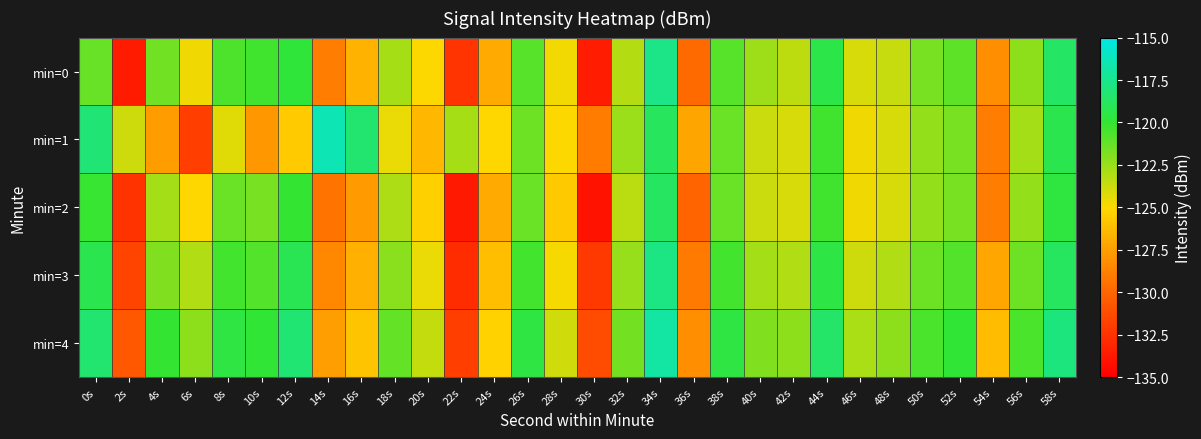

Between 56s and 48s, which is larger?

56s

------

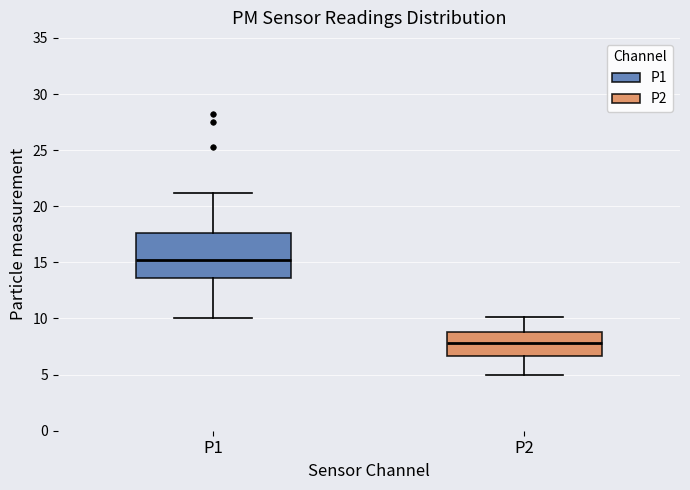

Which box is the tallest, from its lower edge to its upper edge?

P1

------

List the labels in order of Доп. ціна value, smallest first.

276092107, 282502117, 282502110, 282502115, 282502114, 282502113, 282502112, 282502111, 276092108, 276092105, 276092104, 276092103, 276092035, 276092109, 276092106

------

Request: Please repeat the records word for word, starting with the line containing "List the labels" and going on through the line containing "276092035, 276092109, 276092106", both included.

Exercise response:
List the labels in order of Доп. ціна value, smallest first.

276092107, 282502117, 282502110, 282502115, 282502114, 282502113, 282502112, 282502111, 276092108, 276092105, 276092104, 276092103, 276092035, 276092109, 276092106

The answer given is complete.